A polpa dessa frutinha redonda e arroxeada que cresce nas palmeiras Euterpe oleracea, espécie nativa da região norte do Brasil, já era refeição diária das populações ribeirinhas locais antes de cair nas graças dos consumidores de São Paulo e do Rio de Janeiro. O consumo da polpa nessas regiões explodiu no final dos anos 90 e não demorou muito para que começasse a ser comercializada também nos Estados Unidos e em outros países. Para atender à alta demanda, cresceu tanto a exploração de açaizais nativos como a área plantada de açaís.

O fruto tem um enorme potencial de geração de renda para a população local, mas o aumento desordenado de seu plantio pode, a longo prazo, virar um tiro no pé (do produtor e do açaí) comprometendo o meio ambiente e a perspectiva de renda. Um estudo recente do biólogo paraense Madson Freitas, publicado na revista Biological Conservation, e tema de artigo no UOL, identificou diversos problemas ambientais ligados ao crescimento da produção e consumo. 

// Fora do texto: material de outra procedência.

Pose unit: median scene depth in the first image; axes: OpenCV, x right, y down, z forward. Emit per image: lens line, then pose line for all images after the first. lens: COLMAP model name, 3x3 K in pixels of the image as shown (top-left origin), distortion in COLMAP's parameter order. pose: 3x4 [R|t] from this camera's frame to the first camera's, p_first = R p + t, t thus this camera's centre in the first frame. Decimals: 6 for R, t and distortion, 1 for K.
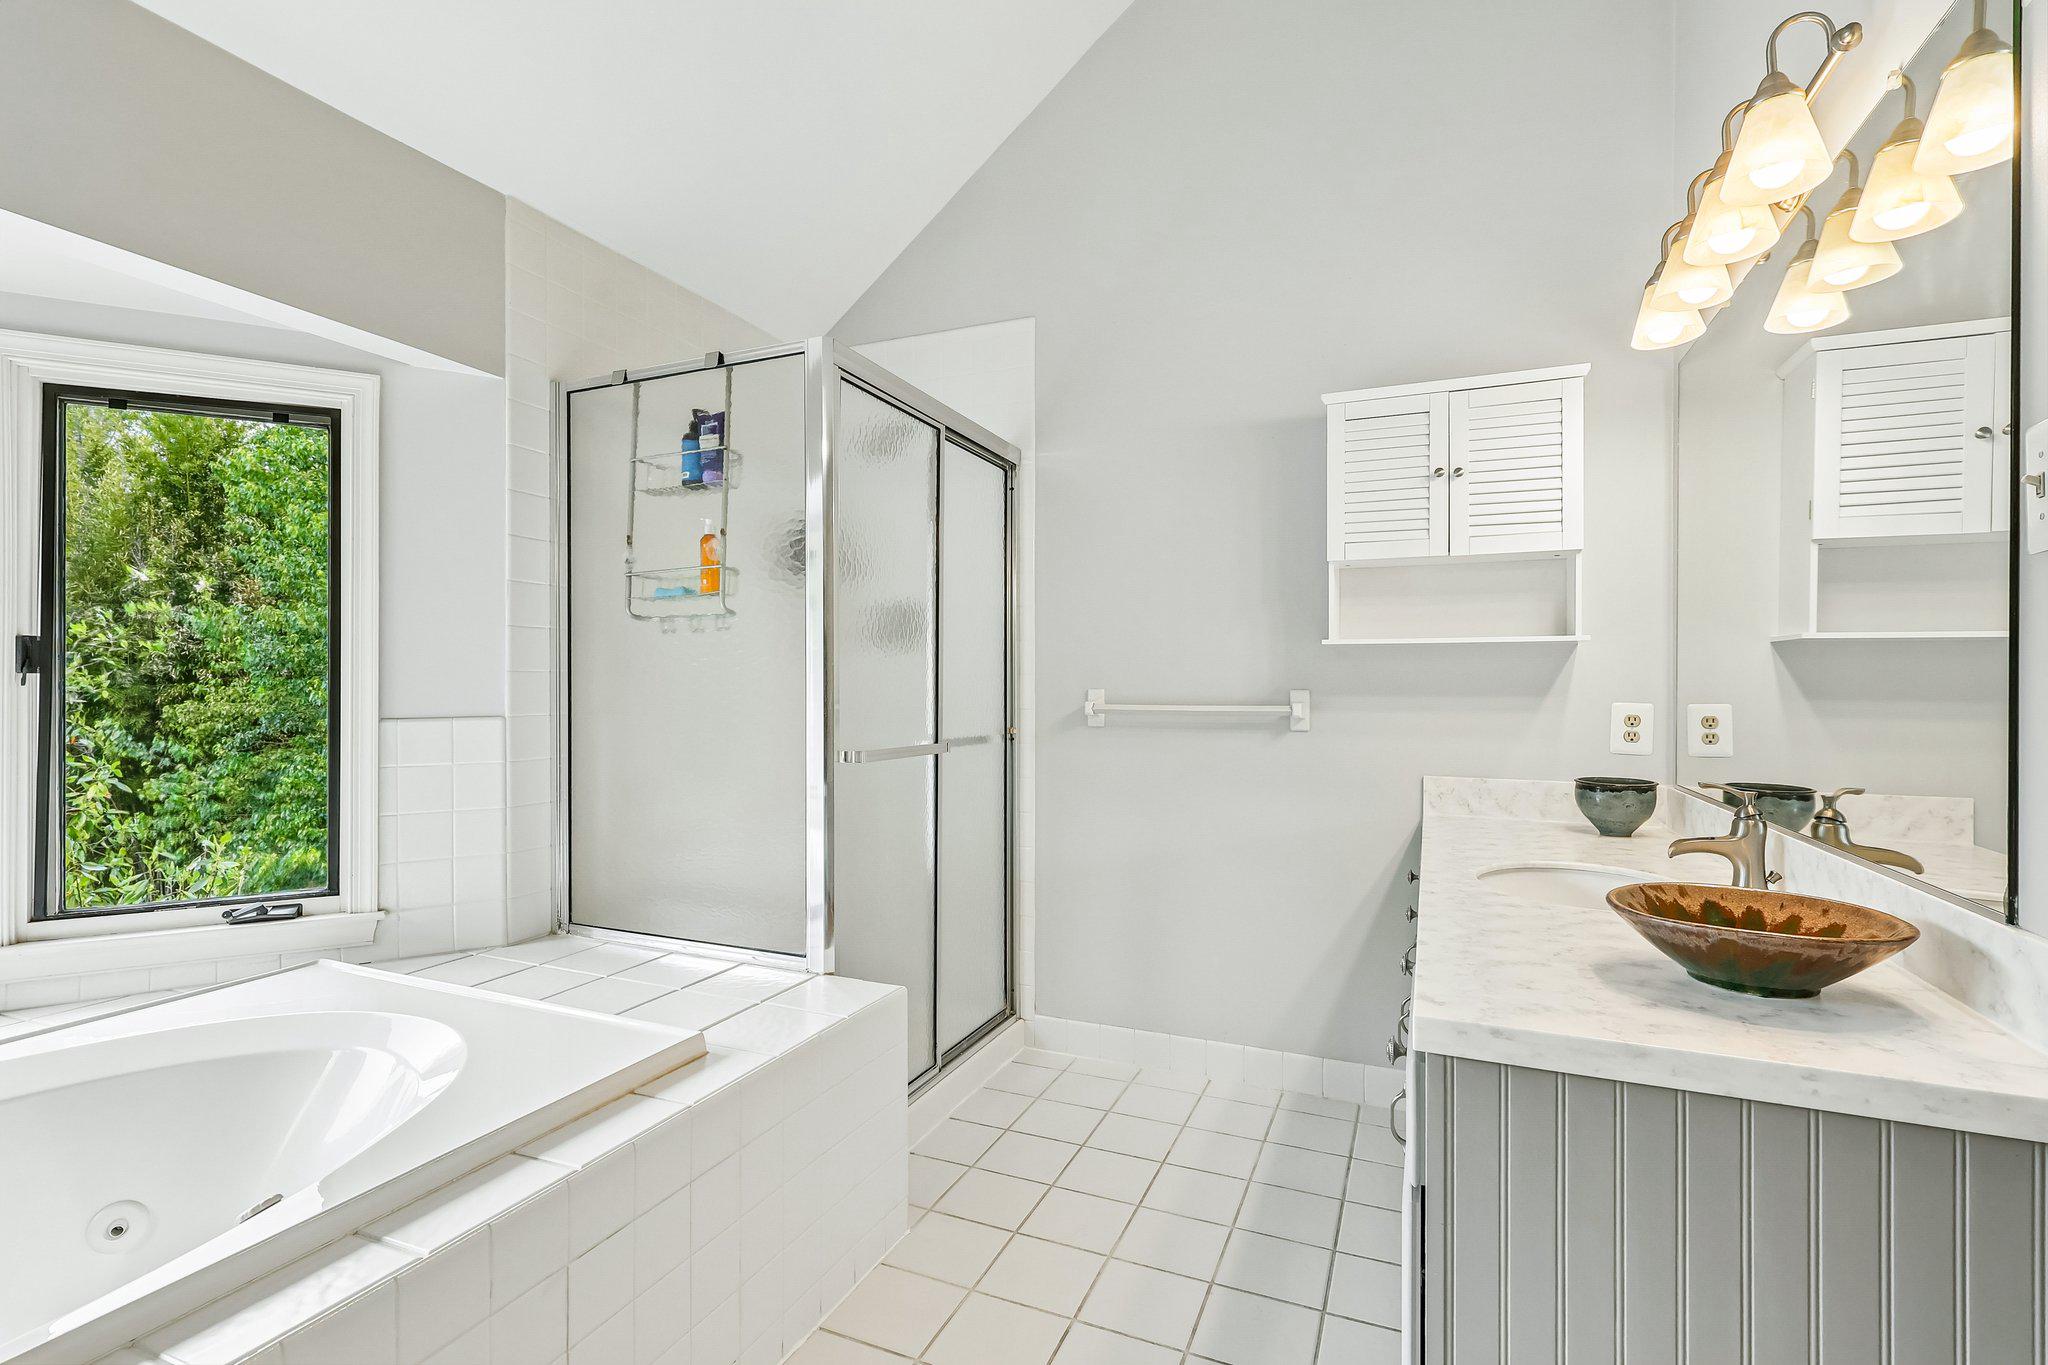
lens RADIAL K [[947.6, 0, 1021.3], [0, 947.6, 686.7], [0, 0, 1]] dist [-0.000527, 0.001866]
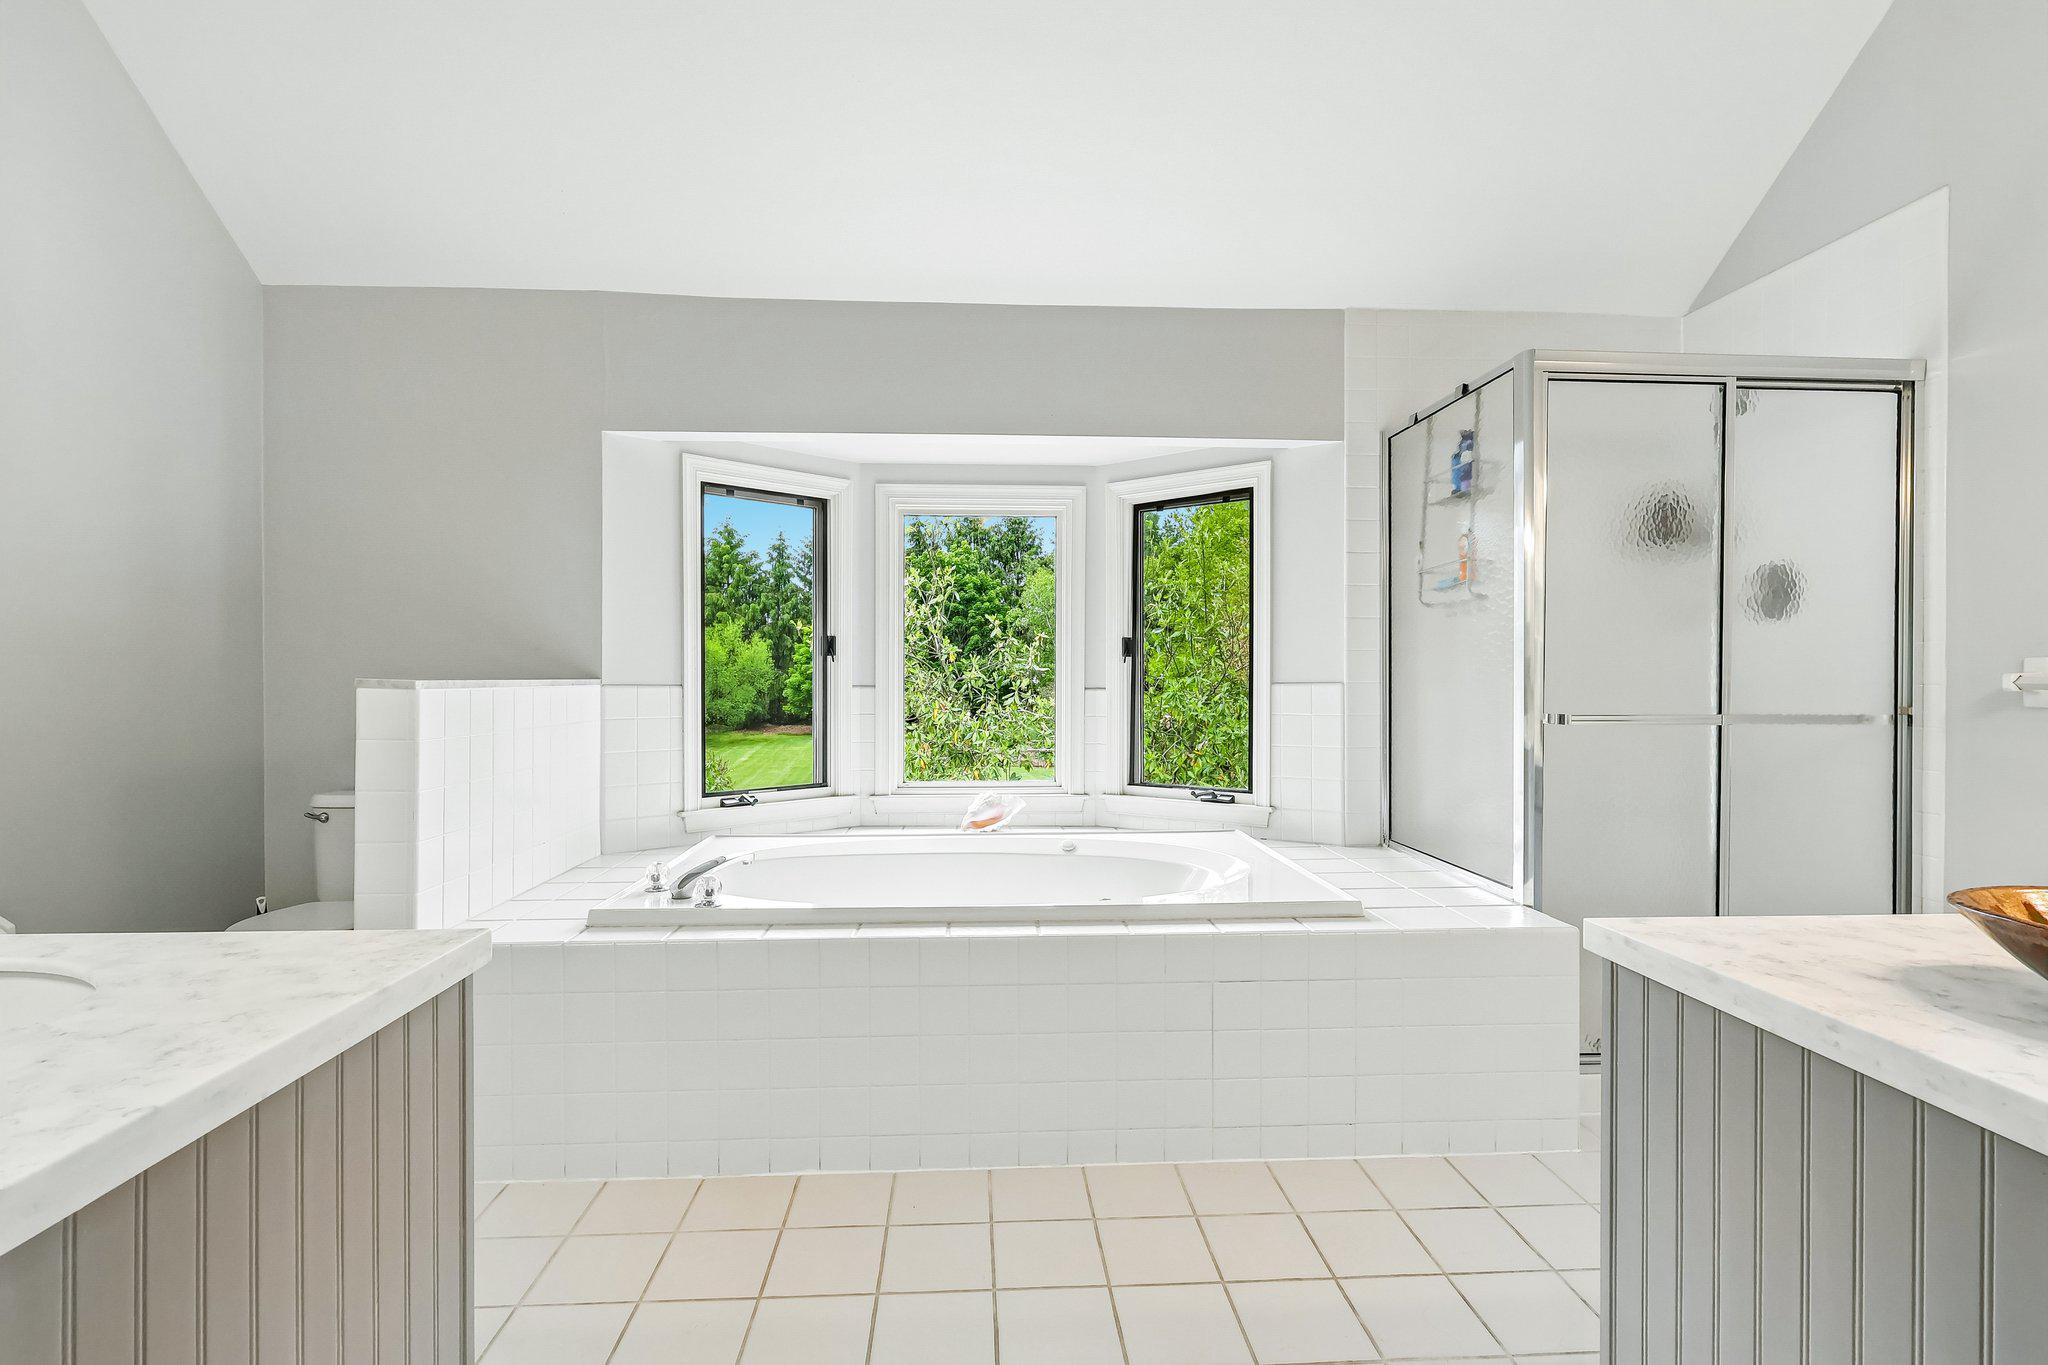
lens RADIAL K [[947.6, 0, 1028.5], [0, 947.6, 686.5], [0, 0, 1]] dist [-0.000527, 0.001866]
pose [[0.460162, 0.008831, -0.887791, 0.490234], [0.002762, 0.999931, 0.011379, 0.020487], [0.887830, -0.007689, 0.460106, -0.059277]]
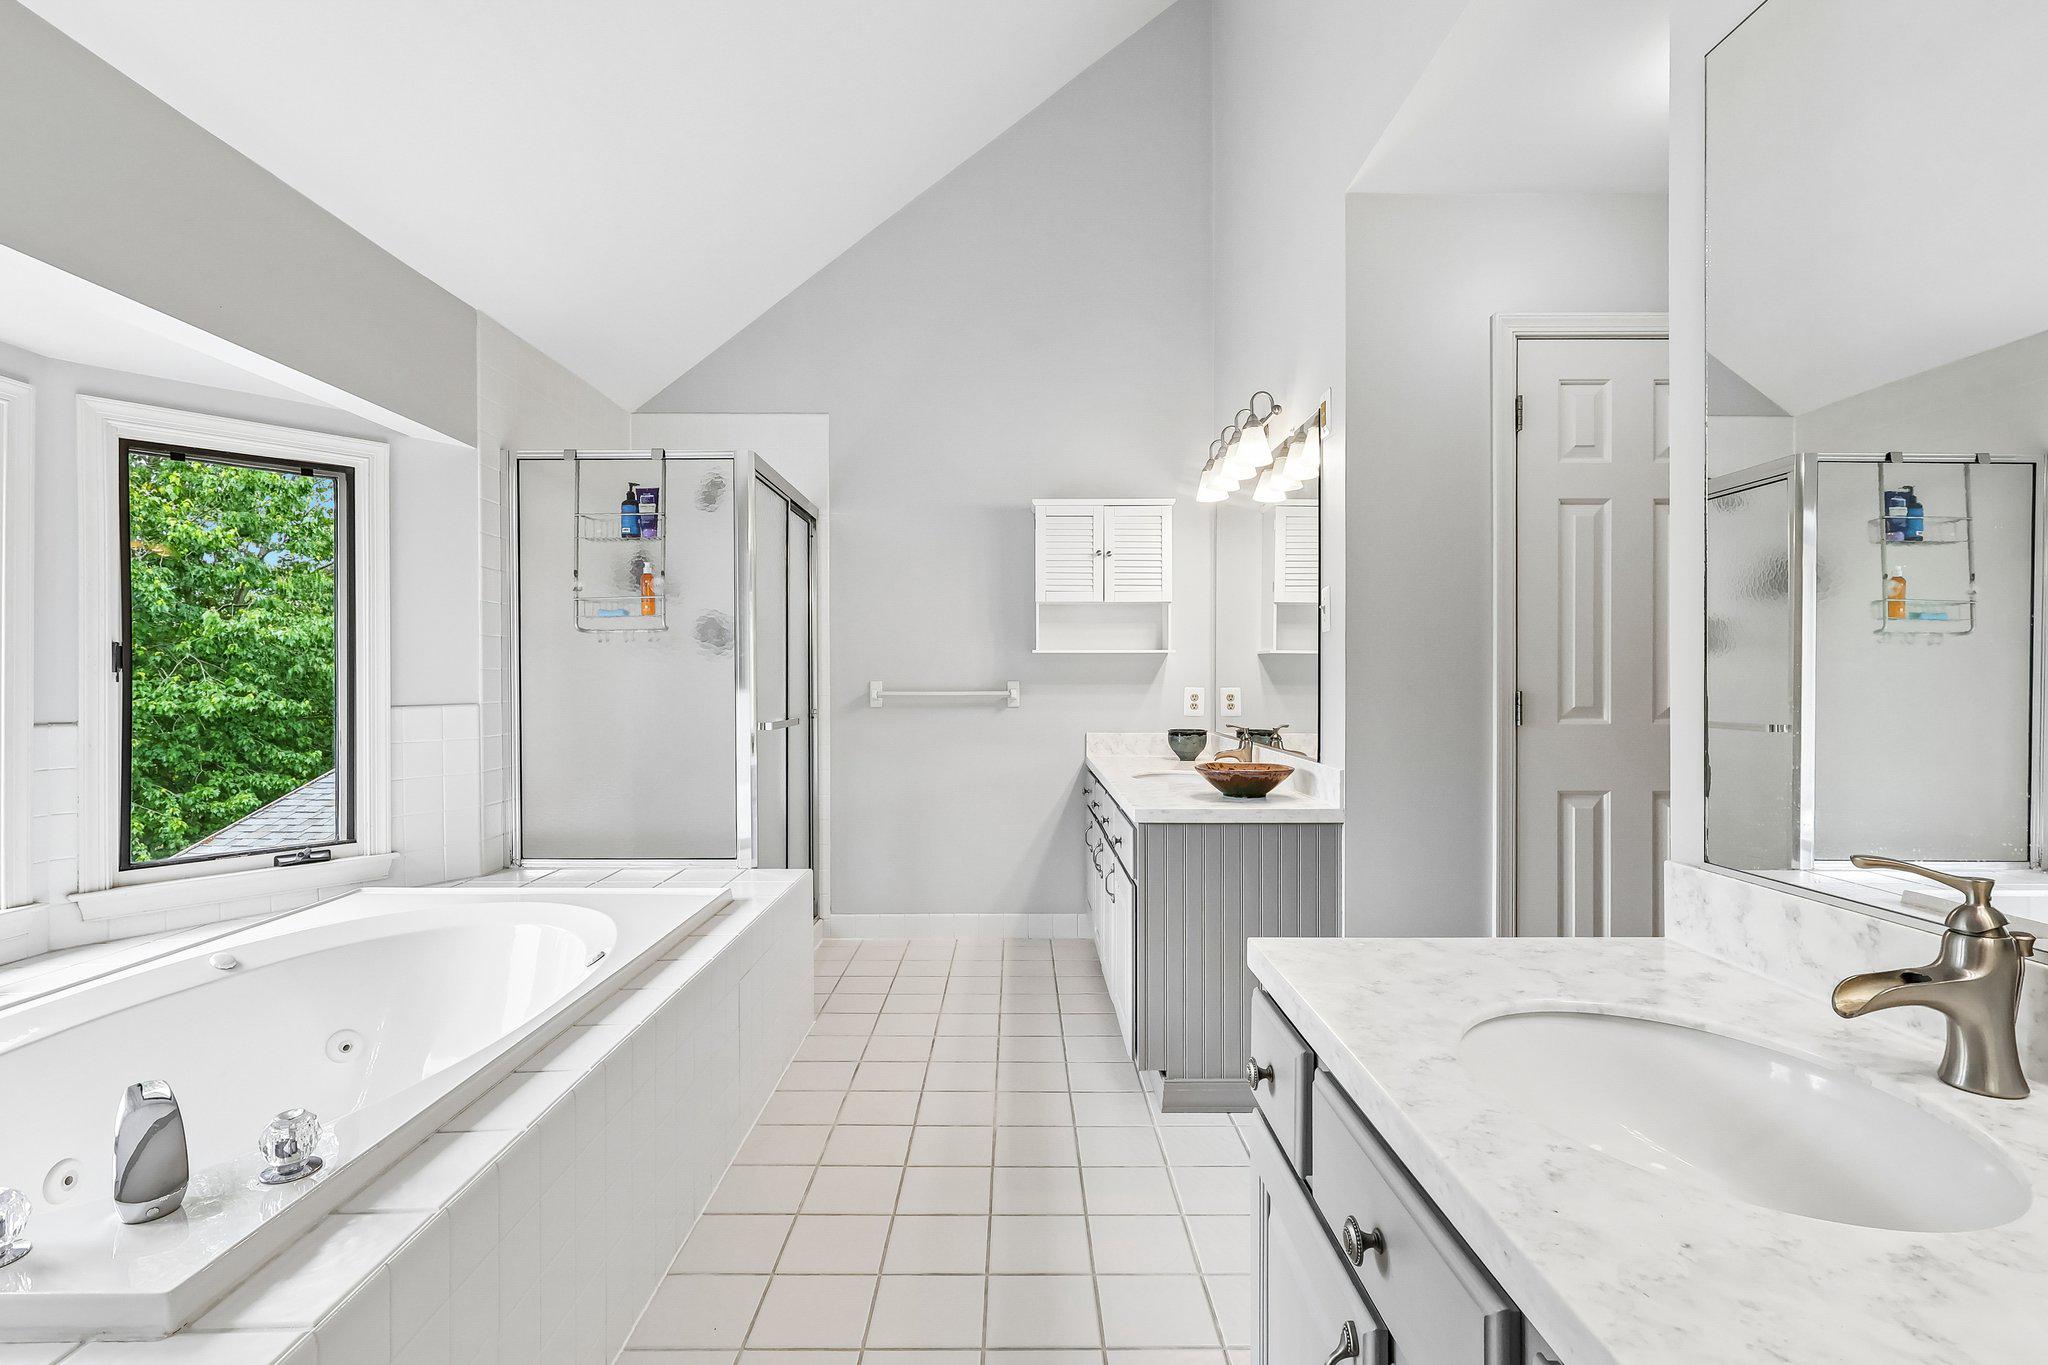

Existem, entretanto, alternativas: com a organização da cadeia produtiva e um sistema de manejo de mínimo impacto é possível aliar meio ambiente, preservação e renda. Um dos projetos em que o Instituto InterElos trabalha, junto com outros parceiros, é o fortalecimento institucional da Amazonbai, Cooperativa dos Produtores Agroextrativistas do Bailique e Beira Amazonas.

Nessa mesma semana em que o tema do impacto ambiental do açaí circulou pela imprensa, a Amazonbai renovou a certificação da Cadeia de Custódia do FSC® – Forest Stewardship Council® (FSC-C131371). Este selo significa que desde a colheita do fruto até o beneficiamento da polpa na agroindústria, os cooperados seguem diretrizes para o manejo florestal de mínimo impacto e estabelecem procedimentos de controle da produção que garantem a rastreabilidade do açaí da floresta até o consumidor final.

A Amazonbai é a primeira organização no Brasil a utilizar o procedimento FSC® de Serviços Ecossistêmicos para verificar seus impactos positivos na manutenção dos estoques de carbono e proteção à biodiversidade. Trata-se de uma garantia de um produto de ambiente natural que possui o ser humano como principal beneficiário ao mesmo tempo em que preserva os serviços providos pela floresta à sociedade. Na prática, os benefícios incluem a melhoria na gestão e documentação da organização, avanços em saúde e segurança no trabalho, aumento na transparência e diálogo com partes interessadas e afetadas pelo manejo.

Ainda nessa região, onde uma viagem de barco entre uma comunidade produtora e a capital, Macapá, pode durar até doze horas de barco, o Instituto InterElos trabalha numa dimensão adicional: a educação. Com o fortalecimento das escolas locais e o uso de uma pedagogia específica, é possível formar jovens com conhecimento técnico e capacidade de liderança, contribuindo para sua permanência no campo. Assim ficam em pé tanto a floresta, como as populações nativas, o futuro da região e o fornecimento em escala de uma iguaria brasileira para o mundo.